The bpeg Grammar

The bpeg grammar is modelled after Python’s own parser grammar as per PEP 617. It provides indentation based rules, a EBNF-like expression grammar, and convenient action declarations.

Top-level rules

comment: '#' ... \n

A line comment, discarding the entire line starting at the # symbol.

define: name ':' \n INDENT case+

A rule collection of ordered match cases. If more than one case matches, the uppermost matching case is preferred.

case: '|' e [ '{' action '}' ] \n

A case to match any input matching the expression e. The optional action defines how to translate the matched input.

While a case is similar to choice, its higher precedence allows to concisely define separate actions per case.

Compound Expressions

sequence: e1 e2

Ordered sequence of clauses, matching e1 followed by e2.

"return" expression

choice: e1 | e2

Ordered choice, matching either e1 or e2. If both match, e1 is preferred.

group: ( e )

Match e. Useful to enforce precedence.

expr (',' expr)*

option: [ e ]

Match e or nothing. Always succeeds, may be zero width.

[ "async" ] "def"

not: !e

Match if e does not match. Matches with zero width.

!\n

and: &e

Match if e does match, but with zero width. This is an optimised form of !!e.

begin (& ':') colon_block

repeat: e+

Match e once or several times.

':' statement+

any: e*

Match e zero or several times. Equivalent to [ e+ ].

commit: ~ e

Match e or fail the entire parse attempt.

Useful to provide helpful reports on where parsing failed.

# fail on empty and mismatched parentheses
'(' ~ expr ')' | expr

Binds tighter than sequences and less tight than choices: ~e1 e2 | e3 is equivalent to (~e1 ~e2) | e3.

capture: name=e or *name=e

Capture the result of matching e with a given name for use in an action.

Without *, capture a single result and fail if no or more results are available. With *, capture any results available as a tuple.

Special Terminals

nothing: '' or ""

Zero-length literal, always matches at any position. Used to construct optional and any rules, which should be preferred for readability.

anything: .

Match any input of width one.

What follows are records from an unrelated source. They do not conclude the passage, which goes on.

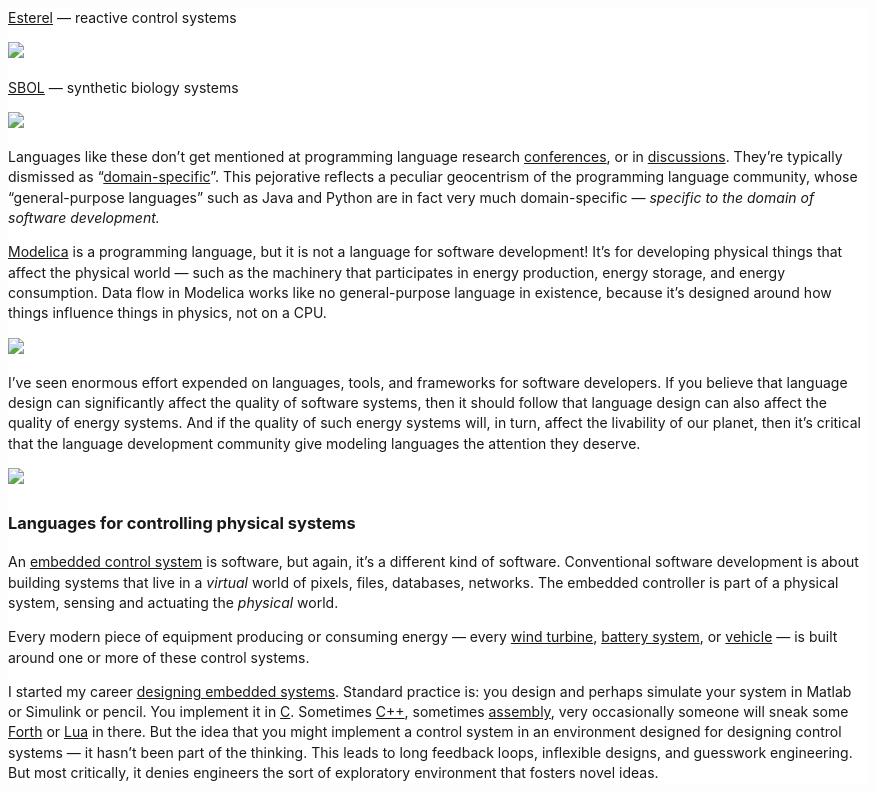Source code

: [Esterel](http://www.esterel-technologies.com) — reactive control systems

![](http://worrydream.com/ClimateChange/Images/05-lang-esterel.png)

[SBOL](http://sbolstandard.org) — synthetic biology systems

![](http://worrydream.com/ClimateChange/Images/05-lang-sbol.png)

Languages like these don’t get mentioned at programming language research [conferences](http://splashcon.org), or in [discussions](http://lambda-the-ultimate.org). They’re typically dismissed as “[domain-specific](https://en.wikipedia.org/wiki/Domain-specific_language)”. This pejorative reflects a peculiar geocentrism of the programming language community, whose “general-purpose languages” such as Java and Python are in fact very much domain-specific — _specific to the domain of software development._

[Modelica](http://book.xogeny.com) is a programming language, but it is not a language for software development! It’s for developing physical things that affect the physical world — such as the machinery that participates in energy production, energy storage, and energy consumption. Data flow in Modelica works like no general-purpose language in existence, because it’s designed around how things influence things in physics, not on a CPU.

![](http://worrydream.com/ClimateChange/Images/05-modelica.png)

I’ve seen enormous effort expended on languages, tools, and frameworks for software developers. If you believe that language design can significantly affect the quality of software systems, then it should follow that language design can also affect the quality of energy systems. And if the quality of such energy systems will, in turn, affect the livability of our planet, then it’s critical that the language development community give modeling languages the attention they deserve.

![](http://worrydream.com/ClimateChange/Images/05-devtools.jpg)

### Languages for controlling physical systems

An [embedded control system](https://en.wikipedia.org/wiki/Embedded_system) is software, but again, it’s a different kind of software. Conventional software development is about building systems that live in a _virtual_ world of pixels, files, databases, networks. The embedded controller is part of a physical system, sensing and actuating the _physical_ world.

Every modern piece of equipment producing or consuming energy — every [wind turbine](http://www.winemantech.com/campaign/wind-turbine-embedded-control-systems-for-hil-testing/), [battery system](https://en.wikipedia.org/wiki/Battery_management_system), or [vehicle](http://www.freescale.com/tools/embedded-software-and-tools/run-time-software/automotive-software-and-tools:ATOSFTWR) — is built around one or more of these control systems.

I started my career [designing embedded systems](http://worrydream.com/jobsearch/jobsearch.html). Standard practice is: you design and perhaps simulate your system in Matlab or Simulink or pencil. You implement it in [C](https://en.wikipedia.org/wiki/C_\(programming_language\)). Sometimes [C++](https://en.wikipedia.org/wiki/C%2B%2B), sometimes [assembly](https://en.wikipedia.org/wiki/Assembly_language), very occasionally someone will sneak some [Forth](https://en.wikipedia.org/wiki/Forth_\(programming_language\)) or [Lua](http://www.lua.org) in there. But the idea that you might implement a control system in an environment designed for designing control systems — it hasn’t been part of the thinking. This leads to long feedback loops, inflexible designs, and guesswork engineering. But most critically, it denies engineers the sort of exploratory environment that fosters novel ideas.
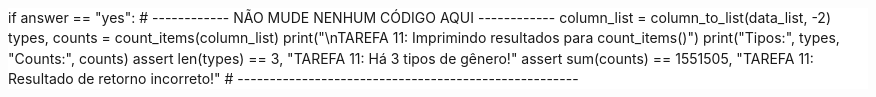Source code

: 
if answer == "yes":
    # ------------ NÃO MUDE NENHUM CÓDIGO AQUI ------------
    column_list = column_to_list(data_list, -2)
    types, counts = count_items(column_list)
    print("\nTAREFA 11: Imprimindo resultados para count_items()")
    print("Tipos:", types, "Counts:", counts)
    assert len(types) == 3, "TAREFA 11: Há 3 tipos de gênero!"
    assert sum(counts) == 1551505, "TAREFA 11: Resultado de retorno incorreto!"
    # -----------------------------------------------------
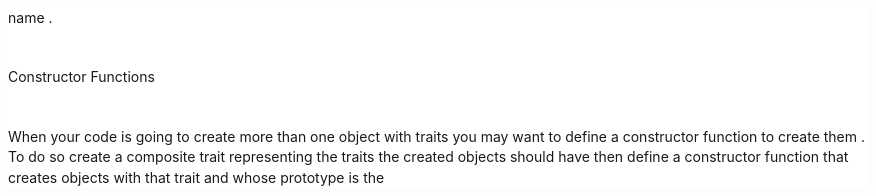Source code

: name
.
#
#
Constructor
Functions
#
#
When
your
code
is
going
to
create
more
than
one
object
with
traits
you
may
want
to
define
a
constructor
function
to
create
them
.
To
do
so
create
a
composite
trait
representing
the
traits
the
created
objects
should
have
then
define
a
constructor
function
that
creates
objects
with
that
trait
and
whose
prototype
is
the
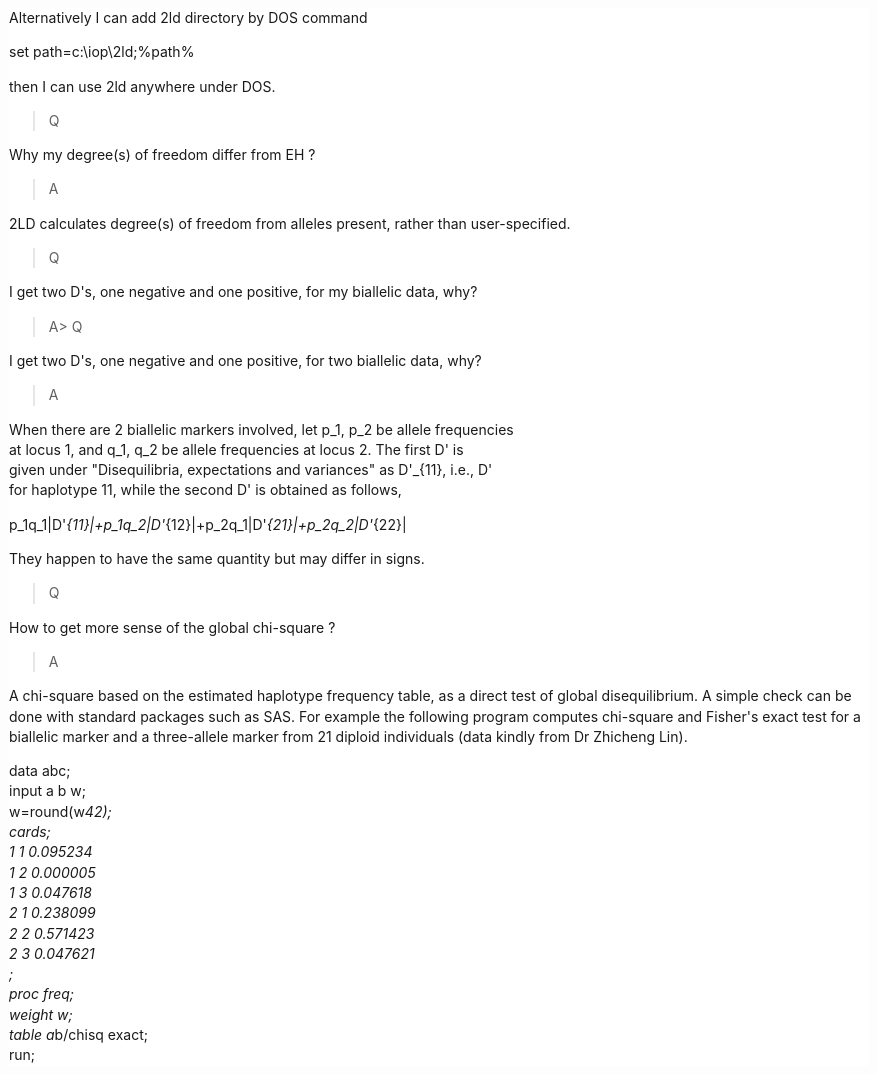 Alternatively I can add 2ld directory by DOS command

set path=c:\iop\2ld;%path%

then I can use 2ld anywhere under DOS.

> Q

Why my degree(s) of freedom differ from EH ?

> A

2LD calculates degree(s) of freedom from alleles present, rather than user-specified.

> Q

I get two D's, one negative and one positive, for my biallelic data, why?

> A> Q

I get two D's, one negative and one positive, for two biallelic data, why?

> A

When there are 2 biallelic markers involved, let p_1, p_2 be allele frequencies  
at locus 1, and q_1, q_2 be allele frequencies at locus 2\. The first D' is  
given under "Disequilibria, expectations and variances" as D'_{11}, i.e., D'  
for haplotype 11, while the second D' is obtained as follows,

p_1q_1|D'_{11}|+p_1q_2|D'_{12}|+p_2q_1|D'_{21}|+p_2q_2|D'_{22}|

They happen to have the same quantity but may differ in signs.  

> Q

How to get more sense of the global chi-square ?

> A

A chi-square based on the estimated haplotype frequency table, as a direct test of global disequilibrium. A simple check can be done with standard packages such as SAS. For example the following program computes chi-square and Fisher's exact test for a biallelic marker and a three-allele marker from 21 diploid individuals (data kindly from Dr Zhicheng Lin).

data abc;  
input a b w;  
w=round(w*42);  
cards;  
1 1 0.095234  
1 2 0.000005  
1 3 0.047618  
2 1 0.238099  
2 2 0.571423  
2 3 0.047621  
;  
proc freq;  
weight w;  
table a*b/chisq exact;  
run;
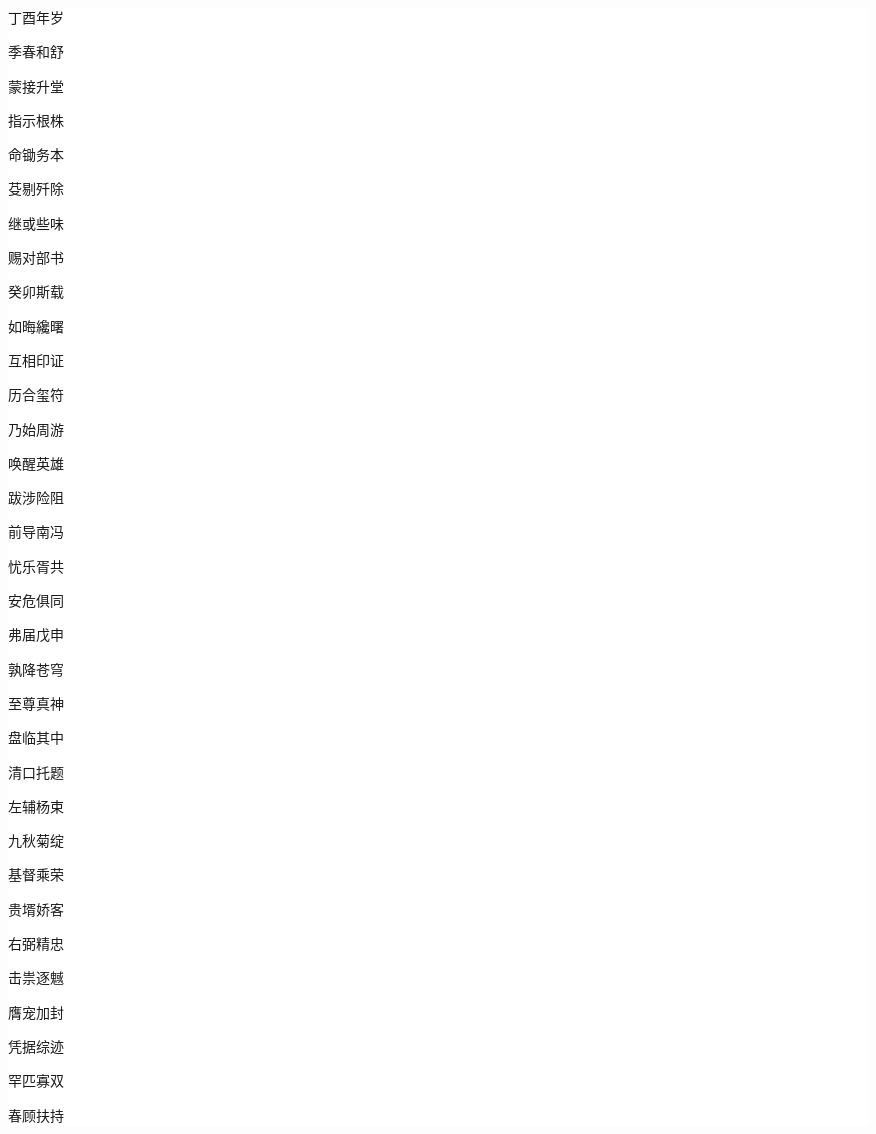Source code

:丁酉年岁  

季春和舒  

蒙接升堂  

指示根株  

命锄务本  

芟剔歼除  

继或些味  

赐对部书  

癸卯斯载  

如晦纔曙  

互相印证  

历合玺符  

乃始周游  

唤醒英雄  

跋涉险阻  

前导南冯  

忧乐胥共  

安危俱同  

弗届戊申  

孰降苍穹  

至尊真神  

盘临其中  

清口托题  

左辅杨束  

九秋菊绽  

基督乘荣  

贵壻娇客  

右弼精忠  

击祟逐魊  

膺宠加封  

凭据综迹  

罕匹寡双  

春顾扶持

Useful with not to capture any but some input:

# literal quotes enclosing anything but quotes
'"' (!'"' .)* '"'

Literal Terminals

newline: \n

A literal newline.

literal: " ... " or ' ... '

Match any input exactly equal to the literal.

"def"

range: literal1 - literal2

Match any input smaller/larger or equal to literal1/literal2.

"a" - "z"

Literals may be longer than one, but must be of same length.